Jawed, can you explain why exactly why you would rather the batch size stay at 64? I really don't know much about that matter, just curious to learn why.
Code that uses dynamic branching pays a divergence penalty on any SIMD processor. Larger batches increase the chances of paying this penalty.
A simple example is a shadowing shader that wants to soften shadow edges. A pixel is either within the softening region (somewhere near the edge of the "hard shadow" before softening) or outside of that region. The shader uses an If statement to decide, which is "dynamic" because the result of this test varies across the screen. Let's say that when a pixel needs softening it takes 4x longer to compute that pixel.
Because pixels are lumped together in batches if any one pixel in the batch needs softening then the other pixels in the batch are forced to come along for the ride - this is the penalty of SIMD. Those other pixels don't actually get softened because the SIMD unit deactivates them while doing the softening calculations.
Imagine a shadow cast by a wire fence (contrived example but it'll do). If you're looking for soft areas in the shadow then you can see that with 4x4 pixel blocks (batch size 16) there'll be many blocks where there's no softening required. The "holes" in the shadow formed by the wire mesh are big enough that these small blocks fit. Blocks that touch or cross the shadow from the mesh will do softening.
When the block is bigger, say 8x8 (batch size 64), there's less chance that the holes in the shadow are big enough for these bigger blocks to squeeze in. Consequently more blocks (considered as a percentage of blocks required to cover the screen area) will run the "slow" shadow softening code.
So the overall effect of a bigger batch is that more pixels on the screen will "catch" on the "softening" test, even though the total number of pixels that need softening has not changed.
A simple way to imagine this is if the entire screen was rendered as one huge batch. Then all pixels would run the slow softening code even if only one pixel needed softening.

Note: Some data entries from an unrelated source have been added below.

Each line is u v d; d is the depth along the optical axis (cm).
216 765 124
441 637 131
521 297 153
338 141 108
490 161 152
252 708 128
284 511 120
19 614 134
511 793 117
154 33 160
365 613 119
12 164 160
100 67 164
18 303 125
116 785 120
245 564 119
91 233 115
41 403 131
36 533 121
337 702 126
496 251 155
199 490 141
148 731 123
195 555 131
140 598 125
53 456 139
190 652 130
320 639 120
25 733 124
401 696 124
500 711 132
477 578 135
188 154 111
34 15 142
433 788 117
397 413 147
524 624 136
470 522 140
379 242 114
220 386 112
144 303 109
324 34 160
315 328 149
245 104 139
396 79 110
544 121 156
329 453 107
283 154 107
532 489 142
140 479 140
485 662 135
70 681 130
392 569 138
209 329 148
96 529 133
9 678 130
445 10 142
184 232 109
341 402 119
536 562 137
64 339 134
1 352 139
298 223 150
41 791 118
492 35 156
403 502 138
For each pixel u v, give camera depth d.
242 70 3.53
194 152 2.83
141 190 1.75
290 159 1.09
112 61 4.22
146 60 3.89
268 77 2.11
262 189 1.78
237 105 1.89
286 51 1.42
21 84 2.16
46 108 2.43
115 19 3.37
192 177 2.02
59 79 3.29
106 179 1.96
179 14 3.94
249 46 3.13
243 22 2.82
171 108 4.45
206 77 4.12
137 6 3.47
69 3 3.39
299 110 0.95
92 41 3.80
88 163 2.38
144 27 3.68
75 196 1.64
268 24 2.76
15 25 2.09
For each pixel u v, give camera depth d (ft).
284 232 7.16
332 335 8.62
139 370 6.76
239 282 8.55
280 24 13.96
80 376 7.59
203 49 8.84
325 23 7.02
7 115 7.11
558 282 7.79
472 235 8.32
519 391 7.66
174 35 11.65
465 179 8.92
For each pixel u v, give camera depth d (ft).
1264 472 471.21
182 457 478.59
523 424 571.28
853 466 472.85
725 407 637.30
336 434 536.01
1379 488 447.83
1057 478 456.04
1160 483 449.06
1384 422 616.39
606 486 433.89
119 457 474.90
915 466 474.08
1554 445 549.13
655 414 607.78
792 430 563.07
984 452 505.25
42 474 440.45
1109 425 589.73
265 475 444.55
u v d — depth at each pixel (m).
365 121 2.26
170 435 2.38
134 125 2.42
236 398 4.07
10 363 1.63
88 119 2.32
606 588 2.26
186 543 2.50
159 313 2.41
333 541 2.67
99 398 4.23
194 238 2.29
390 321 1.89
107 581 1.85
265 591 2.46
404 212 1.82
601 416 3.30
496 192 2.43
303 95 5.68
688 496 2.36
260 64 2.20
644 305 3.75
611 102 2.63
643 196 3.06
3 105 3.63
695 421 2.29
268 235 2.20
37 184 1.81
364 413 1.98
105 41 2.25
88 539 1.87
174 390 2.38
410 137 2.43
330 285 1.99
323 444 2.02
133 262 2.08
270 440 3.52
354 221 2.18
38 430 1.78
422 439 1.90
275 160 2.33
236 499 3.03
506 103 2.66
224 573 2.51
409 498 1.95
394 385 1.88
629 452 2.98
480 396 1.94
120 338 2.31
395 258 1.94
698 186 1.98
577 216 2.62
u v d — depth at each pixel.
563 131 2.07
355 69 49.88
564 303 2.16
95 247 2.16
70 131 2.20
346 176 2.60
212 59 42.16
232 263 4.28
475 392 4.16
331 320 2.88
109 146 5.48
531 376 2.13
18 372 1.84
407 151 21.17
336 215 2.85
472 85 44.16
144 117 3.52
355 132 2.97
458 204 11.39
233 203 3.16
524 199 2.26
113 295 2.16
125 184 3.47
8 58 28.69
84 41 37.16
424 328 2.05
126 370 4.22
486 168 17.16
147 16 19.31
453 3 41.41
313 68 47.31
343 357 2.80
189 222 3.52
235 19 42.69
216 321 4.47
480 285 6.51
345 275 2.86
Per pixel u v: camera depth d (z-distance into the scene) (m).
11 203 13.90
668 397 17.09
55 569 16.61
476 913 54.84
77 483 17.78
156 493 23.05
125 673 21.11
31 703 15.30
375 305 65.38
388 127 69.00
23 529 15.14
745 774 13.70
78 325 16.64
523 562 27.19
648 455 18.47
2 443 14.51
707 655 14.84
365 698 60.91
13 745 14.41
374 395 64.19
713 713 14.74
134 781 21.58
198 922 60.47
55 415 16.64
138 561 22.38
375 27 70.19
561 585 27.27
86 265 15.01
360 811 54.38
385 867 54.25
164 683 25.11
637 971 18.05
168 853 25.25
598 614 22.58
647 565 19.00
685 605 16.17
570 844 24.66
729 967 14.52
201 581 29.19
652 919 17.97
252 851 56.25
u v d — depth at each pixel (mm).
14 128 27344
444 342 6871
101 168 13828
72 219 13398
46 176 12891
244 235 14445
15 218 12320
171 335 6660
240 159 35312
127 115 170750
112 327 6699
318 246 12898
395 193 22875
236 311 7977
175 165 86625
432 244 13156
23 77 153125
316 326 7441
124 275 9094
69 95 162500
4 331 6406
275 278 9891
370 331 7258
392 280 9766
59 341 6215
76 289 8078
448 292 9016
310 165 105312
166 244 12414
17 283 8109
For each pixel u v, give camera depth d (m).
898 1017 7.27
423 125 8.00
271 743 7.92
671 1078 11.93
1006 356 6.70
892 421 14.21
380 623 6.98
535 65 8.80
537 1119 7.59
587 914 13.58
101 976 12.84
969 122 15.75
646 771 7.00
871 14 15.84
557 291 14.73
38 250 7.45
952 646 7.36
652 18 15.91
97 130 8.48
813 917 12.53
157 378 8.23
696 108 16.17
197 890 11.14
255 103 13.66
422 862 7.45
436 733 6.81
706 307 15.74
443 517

Ideally RV770 would have a smaller batch size, e.g. 16. But as GPUs progress, the cost of a smaller batch size is:
- an increase in the number of SIMD units, e.g. from 4 to 16 - which means that the transistor cost for scheduling across all these SIMDs is higher
- or reducing the per-instruction duration of the ALU pipeline, e.g. from 4 to 2 clocks - which means that register file fetches have to be "wider but shorter" (since R6xx has to juggle operands in a buffer before they can be used by the ALUs) and that instruction execution itself has to be re-designed for less clock cycles (which is more difficult and may not be possible without a complete re-think)
- or filling the ALU pipeline with more batches, e.g. from 2 to 4 - which increases the scheduling cost as well as increasing the instruction decoding complexity in order to juggle these extra batches
As far as I can tell NVidia has paid all of these costs, relatively speaking, in G80 (which has a batch size of 16). They mitigated the pipeline costs by having to juggle less operands per clock (apparently 4 scalars per clock are juggled into place per "pixel", instead of 15) and investing in the ability to use custom logic (which makes the cost/area of the ALU lower). There are corner cases for G80's dynamic branching that relate to the number of instructions that can be skipped by the If, and there are corner cases for scheduling caused by register pressure. These are other aspects of the trade-offs associated with batch-sizing and general batch scheduling.
It's looking very likely that GT200 will have a batch size of 32, for what it's worth.
Jawed